Enter Jack on the scene, and the pace of renovations slowed considerably. Actual dirt moving and fence-building turned into Milan spending a lot of time reading and researching how to proceed with a truly viable farming operation. Sometime last Fall, it all came together: we would raise chickens! Meat chickens, for now, with egg layers a possibility in the future.

From there, the path became a little more direct. We've learned more than we thought we would ever know about chickens -- the animals themselves, conventional raising and processing (wow, scary!), and how to raise them organically and on pasture. Our first batch of 100 little chicks arrives next Wednesday, and we'll be ready!
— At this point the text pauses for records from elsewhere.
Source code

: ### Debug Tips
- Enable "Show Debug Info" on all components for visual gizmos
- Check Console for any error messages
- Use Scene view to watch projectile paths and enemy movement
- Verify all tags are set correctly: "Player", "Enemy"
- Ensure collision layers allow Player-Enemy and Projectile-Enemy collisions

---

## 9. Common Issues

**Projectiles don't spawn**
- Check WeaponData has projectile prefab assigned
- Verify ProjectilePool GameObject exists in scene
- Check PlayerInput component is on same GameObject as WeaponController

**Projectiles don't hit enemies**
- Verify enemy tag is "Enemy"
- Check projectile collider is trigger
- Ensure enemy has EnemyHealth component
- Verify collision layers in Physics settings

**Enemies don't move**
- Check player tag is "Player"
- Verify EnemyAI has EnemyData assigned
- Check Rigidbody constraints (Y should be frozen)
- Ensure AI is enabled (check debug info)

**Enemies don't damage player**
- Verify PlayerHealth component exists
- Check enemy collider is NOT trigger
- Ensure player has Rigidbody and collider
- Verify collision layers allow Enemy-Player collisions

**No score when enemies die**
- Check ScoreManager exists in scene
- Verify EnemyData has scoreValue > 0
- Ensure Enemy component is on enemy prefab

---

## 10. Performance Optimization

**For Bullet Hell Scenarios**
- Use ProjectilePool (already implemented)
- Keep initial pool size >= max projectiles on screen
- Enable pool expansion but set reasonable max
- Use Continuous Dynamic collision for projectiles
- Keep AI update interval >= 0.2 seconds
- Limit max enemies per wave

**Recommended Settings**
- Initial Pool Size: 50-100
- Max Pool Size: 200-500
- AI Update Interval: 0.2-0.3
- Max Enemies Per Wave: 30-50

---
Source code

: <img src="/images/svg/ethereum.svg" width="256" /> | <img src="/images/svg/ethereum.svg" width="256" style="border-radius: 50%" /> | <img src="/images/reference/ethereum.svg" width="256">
Milan's down in the shop right now, welding and building their brooder, which will be placed out on pasture from the moment we pick them up from the post office.

If you had told me when I first picked up a shovel in January 2007 (to start moving out those 40+ yards of dung) that in three years I would be a mom and expecting 100 little chicks next week, I would have looked at you wide-eyed and dumbfounded. I'm sure I would have laughed nervously and maybe even secretly wished you to be wrong (I still don't think of chickens as glamorous, and I do miss what I sometimes wistfully remember as a more "glamorous" life not as a farmer's wife). But now, I wouldn't change a thing. I'm excited to see how this goes -- our first, real business venture together! We look forward to sharing it with you.